** Opening Extracted data block **

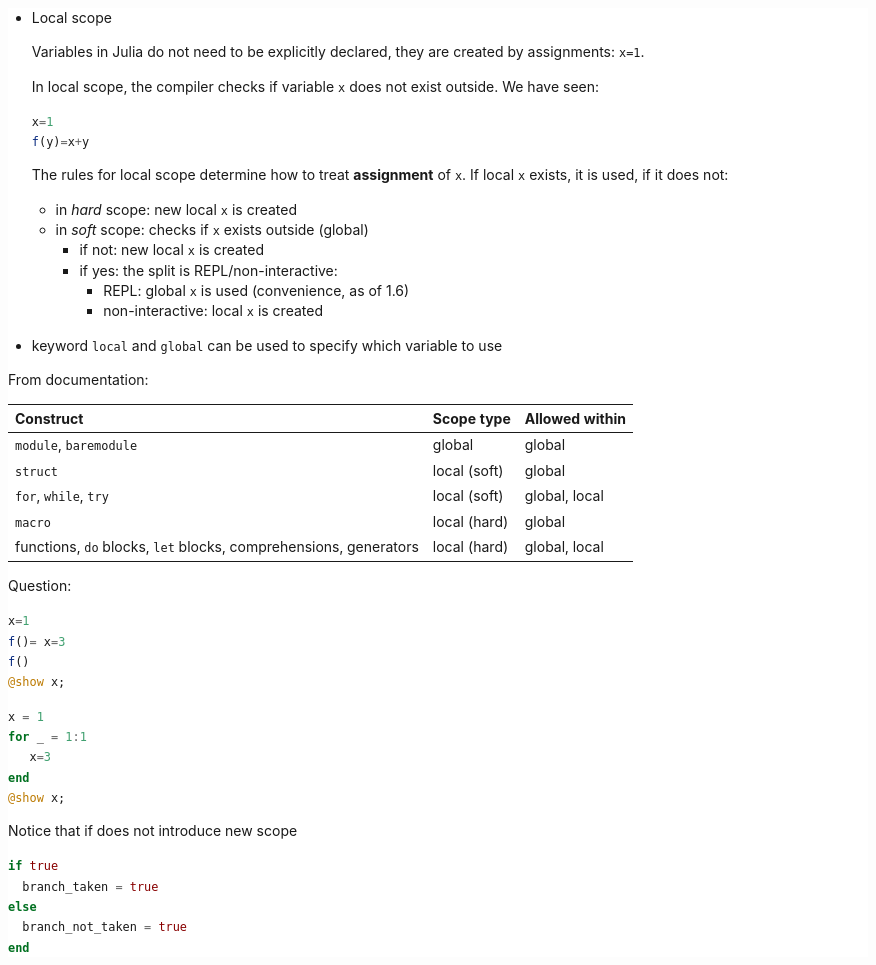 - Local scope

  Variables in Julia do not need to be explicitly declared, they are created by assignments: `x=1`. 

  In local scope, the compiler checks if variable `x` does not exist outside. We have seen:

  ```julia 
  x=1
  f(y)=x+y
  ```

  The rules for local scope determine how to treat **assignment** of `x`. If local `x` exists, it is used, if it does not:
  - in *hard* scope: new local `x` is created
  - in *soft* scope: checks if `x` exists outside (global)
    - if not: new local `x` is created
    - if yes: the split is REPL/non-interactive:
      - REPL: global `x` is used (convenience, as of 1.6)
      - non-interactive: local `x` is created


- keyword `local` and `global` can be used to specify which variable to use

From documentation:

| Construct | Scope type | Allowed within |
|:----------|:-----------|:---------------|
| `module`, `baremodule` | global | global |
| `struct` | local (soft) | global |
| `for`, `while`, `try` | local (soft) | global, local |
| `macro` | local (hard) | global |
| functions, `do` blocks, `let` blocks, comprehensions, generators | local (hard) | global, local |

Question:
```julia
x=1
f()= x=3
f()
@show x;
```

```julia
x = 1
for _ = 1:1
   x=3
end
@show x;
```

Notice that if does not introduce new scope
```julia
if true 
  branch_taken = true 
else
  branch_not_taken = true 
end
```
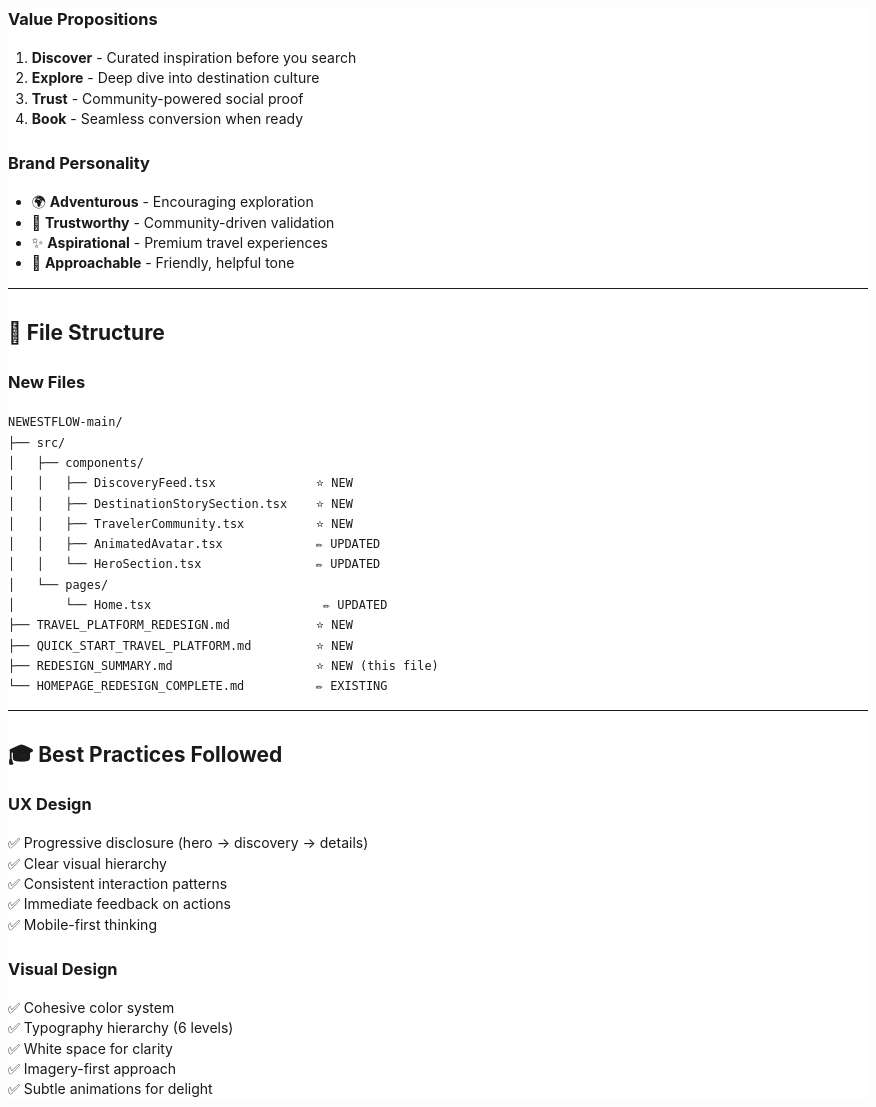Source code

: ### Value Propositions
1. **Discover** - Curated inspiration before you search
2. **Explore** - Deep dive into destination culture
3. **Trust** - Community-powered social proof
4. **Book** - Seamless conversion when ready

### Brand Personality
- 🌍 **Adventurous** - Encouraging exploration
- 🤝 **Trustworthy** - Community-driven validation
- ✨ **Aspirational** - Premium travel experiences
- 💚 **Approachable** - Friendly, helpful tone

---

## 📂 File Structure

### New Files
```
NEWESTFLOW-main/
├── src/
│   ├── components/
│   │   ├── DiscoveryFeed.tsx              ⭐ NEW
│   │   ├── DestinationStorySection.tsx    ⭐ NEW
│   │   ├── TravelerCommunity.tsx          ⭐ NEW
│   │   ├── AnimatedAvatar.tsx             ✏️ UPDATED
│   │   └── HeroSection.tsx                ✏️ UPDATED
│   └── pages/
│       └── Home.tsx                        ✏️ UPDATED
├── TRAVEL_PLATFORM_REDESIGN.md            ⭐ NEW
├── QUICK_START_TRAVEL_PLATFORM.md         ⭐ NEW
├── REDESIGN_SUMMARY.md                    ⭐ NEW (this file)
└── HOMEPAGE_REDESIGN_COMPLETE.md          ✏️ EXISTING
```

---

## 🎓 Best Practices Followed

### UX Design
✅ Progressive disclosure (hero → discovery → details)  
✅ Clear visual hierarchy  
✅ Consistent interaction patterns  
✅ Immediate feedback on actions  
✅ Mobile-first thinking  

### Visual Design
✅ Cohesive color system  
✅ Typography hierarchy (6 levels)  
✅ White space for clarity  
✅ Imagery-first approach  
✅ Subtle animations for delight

** Closing Extracted data block **

Return only the number of lines above in which the string "checks" occurs.

2